As attorneys for the mother of Semaj Crosby on Tuesday said they agreed with a state report detailing past allegations of abuse and neglect in the household where the Joliet Township toddler died, police said the woman stopped cooperating with investigators weeks ago.

The report, issued Friday, stated that less than two months before 17-month-old Semaj was found dead under a couch, the Illinois Department of Children and Family Services was investigating the alleged sexual abuse of a 3-year-old girl — Semaj’s cousin — who also lived in the home.

“The report is consistent with our own review and investigations in this matter,” according to a statement by attorney Neil Patel, of the firm of Chuck Bretz and Associates in Joliet, which is representing Sheri Gordon, Semaj’s mother.

Patel’s statement focused on the report’s conclusions “that 1. Sheri Gordon was and is ‘nurturing and caring’ to her children, 2. Being a single mother of four with limited support and resources presented extreme challenges, and 3. There were elements in Ms.
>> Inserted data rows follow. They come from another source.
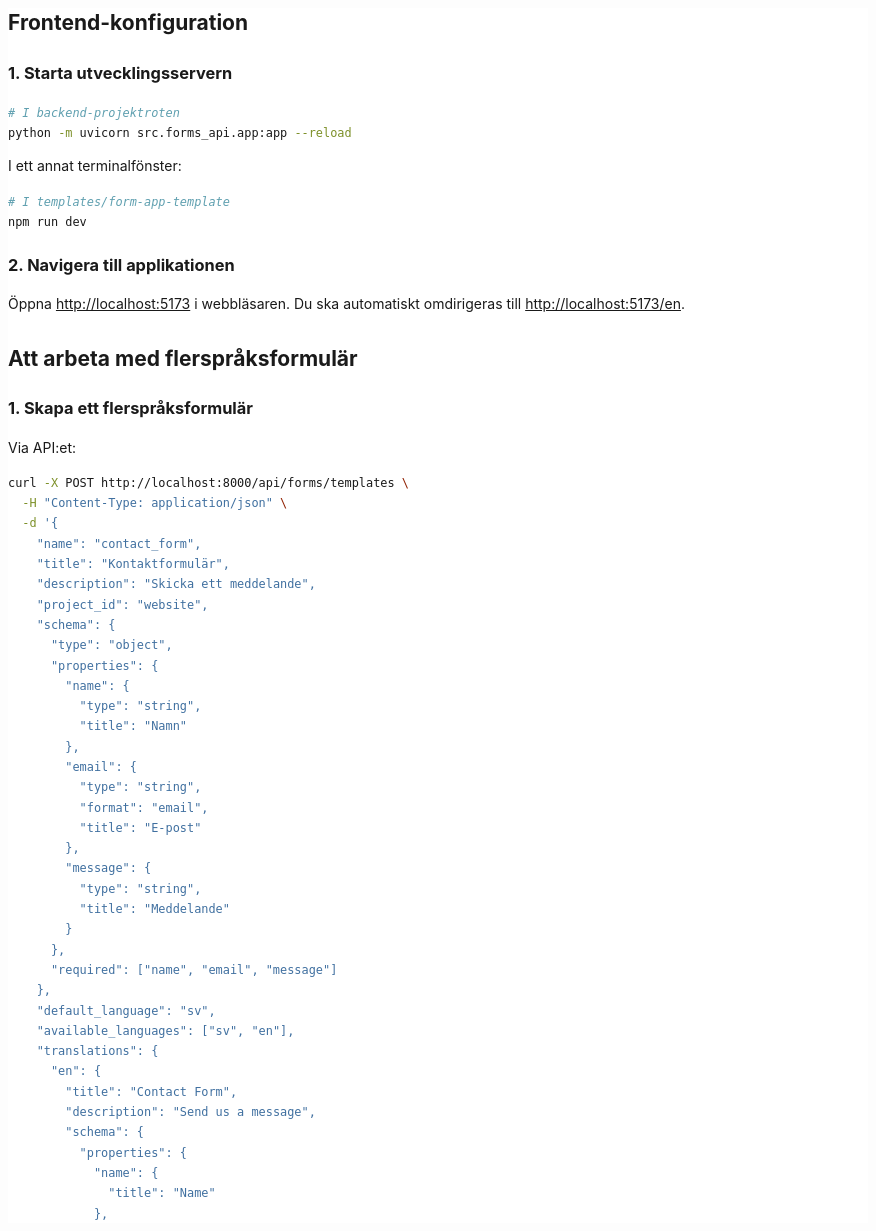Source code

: ## Frontend-konfiguration

### 1. Starta utvecklingsservern

```bash
# I backend-projektroten
python -m uvicorn src.forms_api.app:app --reload
```

I ett annat terminalfönster:

```bash
# I templates/form-app-template
npm run dev
```

### 2. Navigera till applikationen

Öppna [http://localhost:5173](http://localhost:5173) i webbläsaren.
Du ska automatiskt omdirigeras till [http://localhost:5173/en](http://localhost:5173/en).

## Att arbeta med flerspråksformulär

### 1. Skapa ett flerspråksformulär

Via API:et:

```bash
curl -X POST http://localhost:8000/api/forms/templates \
  -H "Content-Type: application/json" \
  -d '{
    "name": "contact_form",
    "title": "Kontaktformulär",
    "description": "Skicka ett meddelande",
    "project_id": "website",
    "schema": {
      "type": "object",
      "properties": {
        "name": {
          "type": "string",
          "title": "Namn"
        },
        "email": {
          "type": "string",
          "format": "email",
          "title": "E-post"
        },
        "message": {
          "type": "string",
          "title": "Meddelande"
        }
      },
      "required": ["name", "email", "message"]
    },
    "default_language": "sv",
    "available_languages": ["sv", "en"],
    "translations": {
      "en": {
        "title": "Contact Form",
        "description": "Send us a message",
        "schema": {
          "properties": {
            "name": {
              "title": "Name"
            },
```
Gordon’s life who took advantage of her, leading to her ‘victimization’, creating additional challenges.”

The statement also notes that the “… investigation into Semaj’s death is ongoing and our firm and Ms. Gordon are committed to cooperating with law enforcement in this matter. We ask those who review this report to consider the tremendous difficulties that Ms. Gordon faced as a mother, who did the best she could with sparse help and limited income.”
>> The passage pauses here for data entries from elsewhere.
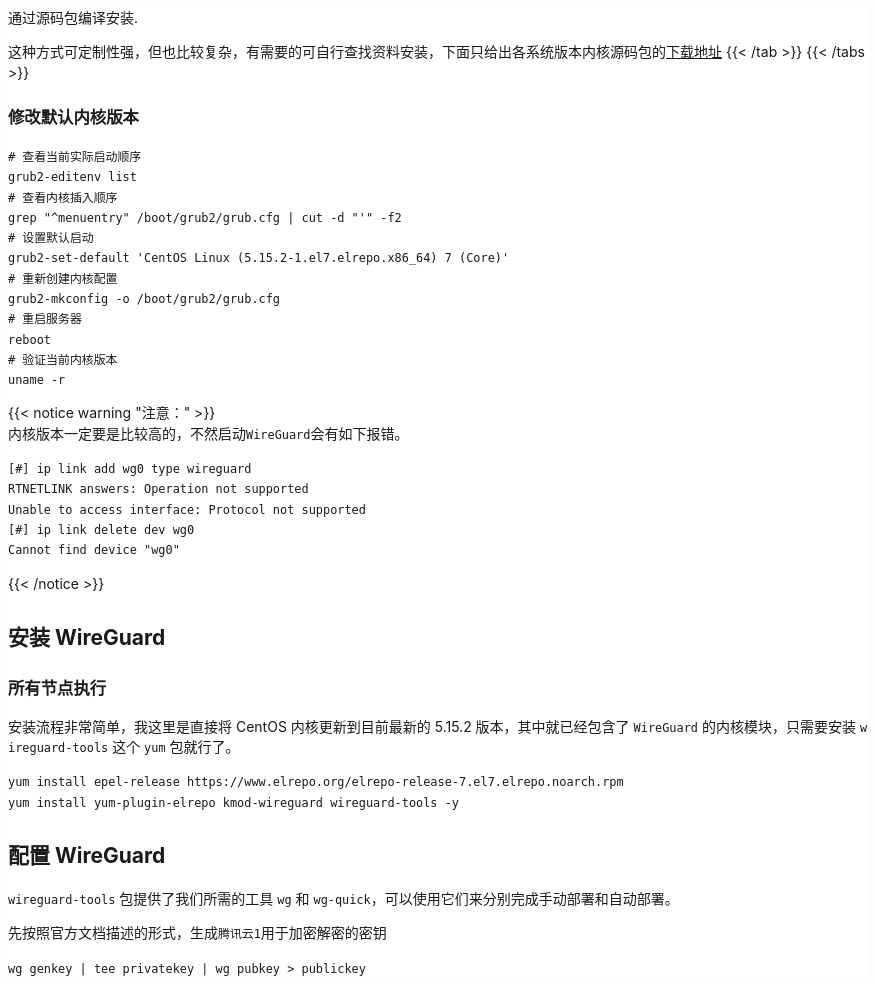 通过源码包编译安装.

这种方式可定制性强，但也比较复杂，有需要的可自行查找资料安装，下面只给出各系统版本内核源码包的[下载地址](https://www.kernel.org/pub/linux/kernel/)
{{< /tab >}}
{{< /tabs >}}

### 修改默认内核版本

```shell
# 查看当前实际启动顺序
grub2-editenv list
# 查看内核插入顺序
grep "^menuentry" /boot/grub2/grub.cfg | cut -d "'" -f2
# 设置默认启动
grub2-set-default 'CentOS Linux (5.15.2-1.el7.elrepo.x86_64) 7 (Core)'
# 重新创建内核配置
grub2-mkconfig -o /boot/grub2/grub.cfg
# 重启服务器
reboot
# 验证当前内核版本
uname -r 
```
{{< notice warning "注意：" >}}  
内核版本一定要是比较高的，不然启动`WireGuard`会有如下报错。

```shell
[#] ip link add wg0 type wireguard
RTNETLINK answers: Operation not supported
Unable to access interface: Protocol not supported
[#] ip link delete dev wg0
Cannot find device "wg0"
```
{{< /notice >}}

## 安装 WireGuard 

### 所有节点执行

安装流程非常简单，我这里是直接将 CentOS 内核更新到目前最新的 5.15.2 版本，其中就已经包含了 `WireGuard` 的内核模块，只需要安装 `wireguard-tools` 这个 `yum` 包就行了。

```shell
yum install epel-release https://www.elrepo.org/elrepo-release-7.el7.elrepo.noarch.rpm
yum install yum-plugin-elrepo kmod-wireguard wireguard-tools -y
```

## 配置 WireGuard 

`wireguard-tools` 包提供了我们所需的工具 `wg` 和 `wg-quick`，可以使用它们来分别完成手动部署和自动部署。

先按照官方文档描述的形式，生成`腾讯云1`用于加密解密的密钥

```shell
wg genkey | tee privatekey | wg pubkey > publickey
```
But Will County sheriff’s office spokeswoman Kathy Hoffmeyer said Tuesday that Gordon stopped speaking to detectives shortly after the death investigation began, as did Semaj’s aunt, Lakerisha Crosby, and her grandmother, Darlene Crosby, Hoffmeyer said. They lived in the same 864-square-foot home — which has since burned to the ground in a suspected arson — with Semaj and her three siblings.
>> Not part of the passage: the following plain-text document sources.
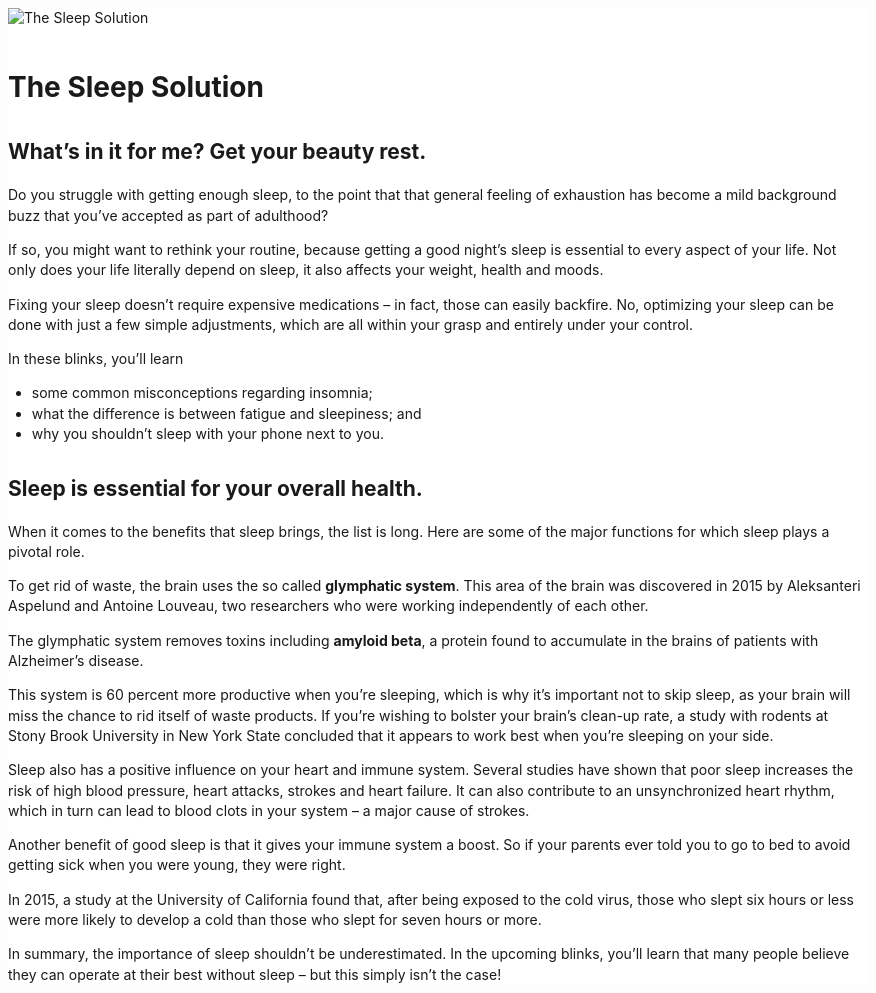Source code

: ![The Sleep Solution](https://images.blinkist.com/images/books/59bf93d1b238e100052dbd5c/3_4/470.jpg)

# The Sleep Solution

## What’s in it for me? Get your beauty rest.

Do you struggle with getting enough sleep, to the point that that general feeling of exhaustion has become a mild background buzz that you’ve accepted as part of adulthood?

If so, you might want to rethink your routine, because getting a good night’s sleep is essential to every aspect of your life. Not only does your life literally depend on sleep, it also affects your weight, health and moods.

Fixing your sleep doesn’t require expensive medications – in fact, those can easily backfire. No, optimizing your sleep can be done with just a few simple adjustments, which are all within your grasp and entirely under your control.

In these blinks, you’ll learn

- some common misconceptions regarding insomnia;
- what the difference is between fatigue and sleepiness; and
- why you shouldn’t sleep with your phone next to you.

## Sleep is essential for your overall health.

When it comes to the benefits that sleep brings, the list is long. Here are some of the major functions for which sleep plays a pivotal role.

To get rid of waste, the brain uses the so called **glymphatic system**. This area of the brain was discovered in 2015 by Aleksanteri Aspelund and Antoine Louveau, two researchers who were working independently of each other.

The glymphatic system removes toxins including **amyloid beta**, a protein found to accumulate in the brains of patients with Alzheimer’s disease.

This system is 60 percent more productive when you’re sleeping, which is why it’s important not to skip sleep, as your brain will miss the chance to rid itself of waste products. If you’re wishing to bolster your brain’s clean-up rate, a study with rodents at Stony Brook University in New York State concluded that it appears to work best when you’re sleeping on your side.

Sleep also has a positive influence on your heart and immune system. Several studies have shown that poor sleep increases the risk of high blood pressure, heart attacks, strokes and heart failure. It can also contribute to an unsynchronized heart rhythm, which in turn can lead to blood clots in your system – a major cause of strokes.

Another benefit of good sleep is that it gives your immune system a boost. So if your parents ever told you to go to bed to avoid getting sick when you were young, they were right.

In 2015, a study at the University of California found that, after being exposed to the cold virus, those who slept six hours or less were more likely to develop a cold than those who slept for seven hours or more.

In summary, the importance of sleep shouldn’t be underestimated. In the upcoming blinks, you’ll learn that many people believe they can operate at their best without sleep – but this simply isn’t the case!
“If you want to call them persons of interest, I guess … but as of right now no one is marked a suspect and no one is not a suspect,” Hoffmeyer said. “Those people have retained attorneys and are not cooperating with investigators at this time.”

She said of Gordon’s attorney’s statement: “He can say whatever he wants to say … I can’t really comment on what her attorneys are saying to the press.”

“Initially we did speak with them, of course,” Hoffmeyer said. “They quit speaking with us,” she said, estimating that they cut off communication within three days of the launch of the investigation on April 26.

An autopsy didn’t rule on the cause or manner of Semaj’s death. A toxicology report is expected back within a week or two, she said.

In addition to the three relatives named above, Hoffmeyer said there’s a fourth “person of interest” she could not identify, whom detectives are seeking to interview.

Also living in the home, records show, was the boyfriend of a relative. That man, on parole for domestic violence, lived there for a year, but left the home after the 3-year-old’s mother found bruising and vaginal swelling. DCFS named him “the alleged perpetrator.”

DCFS interviewed a physician who noted there was no sign of sexual penetration, though the child had “grab marks” on her legs as well as other bruises, welts and abrasions.

That DCFS investigation was one of 11 involving the family in the 12 months before Semaj’s death, according to the DCFS report. The agency also laid bare its own shortcomings, listing nine ways the agency sought to improve after its handling of the case.

The day before Semaj was found dead, DCFS had been at the home investigating a child-neglect allegation but saw “no obvious hazards or safety concerns” for Semaj or siblings, state officials said. Semaj, her three siblings and mother all slept in the same bedroom.

About two-and-a-half hours after the visit from DCFS, the toddler disappeared, prompting a massive search of the subdivision near Joliet. A top police official said the house was in “very deplorable” condition, adding that a lawyer for the girl’s mother made them get a search warrant before they entered it and found the girl.

On Saturday, George Sheldon, the head of DCFS, said that based on the documents he reviewed, neither Semaj nor her siblings should have been removed from the home.

Sheldon has said he’s under consideration for a job at a child-welfare agency in Florida. He is expected to make a decision before the end of the month.